At least 352 civilians have been killed in US-led strikes against Islamic Statetargets in Iraq and Syria since the operation began in 2014, the US military said on Sunday.

The military tally is far below those of outside groups. Monitoring group Airwars, for example, estimates that 3,164 civilians have been killed by coalition air strikes. Reports from Mosul, Iraq, last month detailed one strike in which at least 150 civilians were killed.

“We regret the unintentional loss of civilian lives … and express our deepest sympathies to the families and others affected by these strikes,” the Pentagon said in a statement.

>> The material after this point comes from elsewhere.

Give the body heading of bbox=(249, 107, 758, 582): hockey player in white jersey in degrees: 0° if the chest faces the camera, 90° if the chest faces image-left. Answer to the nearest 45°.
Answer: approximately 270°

“All feasible precautions were taken,” the statement said, but strikes resulted in “unintentional” loss of civilian life.

The Combined Joint Task Force, in its monthly assessment of civilian casualties from the US-led coalition’s operations against Isis, said it was still assessing 42 reports of civilian deaths.

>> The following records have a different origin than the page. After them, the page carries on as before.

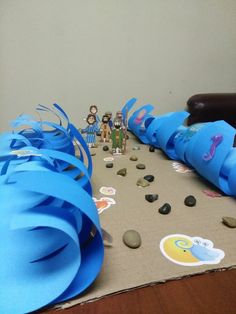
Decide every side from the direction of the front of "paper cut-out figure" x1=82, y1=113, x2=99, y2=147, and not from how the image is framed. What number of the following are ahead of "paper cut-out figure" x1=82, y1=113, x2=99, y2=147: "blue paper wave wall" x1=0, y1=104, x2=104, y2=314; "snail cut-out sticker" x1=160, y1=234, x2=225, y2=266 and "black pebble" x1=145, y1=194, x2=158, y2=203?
3

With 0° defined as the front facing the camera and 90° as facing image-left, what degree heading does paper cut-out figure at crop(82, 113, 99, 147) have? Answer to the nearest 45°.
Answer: approximately 0°

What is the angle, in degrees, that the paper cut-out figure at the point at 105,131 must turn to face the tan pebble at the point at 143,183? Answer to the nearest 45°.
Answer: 0° — it already faces it

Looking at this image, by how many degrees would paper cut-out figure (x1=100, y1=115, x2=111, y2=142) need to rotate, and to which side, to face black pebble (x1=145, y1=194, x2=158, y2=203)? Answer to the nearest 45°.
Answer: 0° — it already faces it

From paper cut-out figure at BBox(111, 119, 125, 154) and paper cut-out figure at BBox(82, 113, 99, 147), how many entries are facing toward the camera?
2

It added that 45 civilians were killed between November 2016 and March 2017. It reported 80 civilian deaths from August 2014 to the present that had not previously been announced.

The report included 26 deaths from three strikes in March, mostly in and around Mosul, where fighting continues and a US service member was killed on Saturday.

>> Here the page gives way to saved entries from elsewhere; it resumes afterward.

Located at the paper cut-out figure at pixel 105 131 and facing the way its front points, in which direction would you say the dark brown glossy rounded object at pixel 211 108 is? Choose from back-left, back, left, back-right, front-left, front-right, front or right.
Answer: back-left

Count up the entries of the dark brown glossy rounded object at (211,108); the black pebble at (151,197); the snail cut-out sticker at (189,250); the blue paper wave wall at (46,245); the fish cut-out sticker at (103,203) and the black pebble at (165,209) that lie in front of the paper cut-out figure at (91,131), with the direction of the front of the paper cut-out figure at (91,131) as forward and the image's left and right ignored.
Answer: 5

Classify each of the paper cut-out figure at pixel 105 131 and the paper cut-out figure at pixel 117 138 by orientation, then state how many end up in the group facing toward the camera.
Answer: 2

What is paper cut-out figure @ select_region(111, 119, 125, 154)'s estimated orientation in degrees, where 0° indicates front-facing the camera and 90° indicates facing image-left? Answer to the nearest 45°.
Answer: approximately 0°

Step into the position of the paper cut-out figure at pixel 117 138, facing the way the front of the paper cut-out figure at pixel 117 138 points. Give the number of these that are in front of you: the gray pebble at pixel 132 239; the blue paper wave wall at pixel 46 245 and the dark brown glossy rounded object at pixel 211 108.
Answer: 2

Included in Sunday’s tally were 14 civilians killed by a strike in March that set off a secondary explosion, as well as 10 civilians who were killed in a strike on Isis headquarters the same month.

In Yemen, meanwhile, tribal and security officials said on Sunday a suspected US airstrike had killed four al-Qaida operatives.

The officials, who spoke on condition of anonymity because they were not authorized to brief the media, said the operatives killed in Marib, in the east of the country, were driving a car when an unmanned aircraft targeted their vehicle.

The airstrike came less than a day after a similar strike killed three al-Qaida members in the neighboring province of Shabwa.

Al-Qaida in the Arabian Peninsula, seen by Washington as among the most dangerous branches of the global terror network, has exploited the chaos of Yemen’s civil war, seizing territory in the south and east.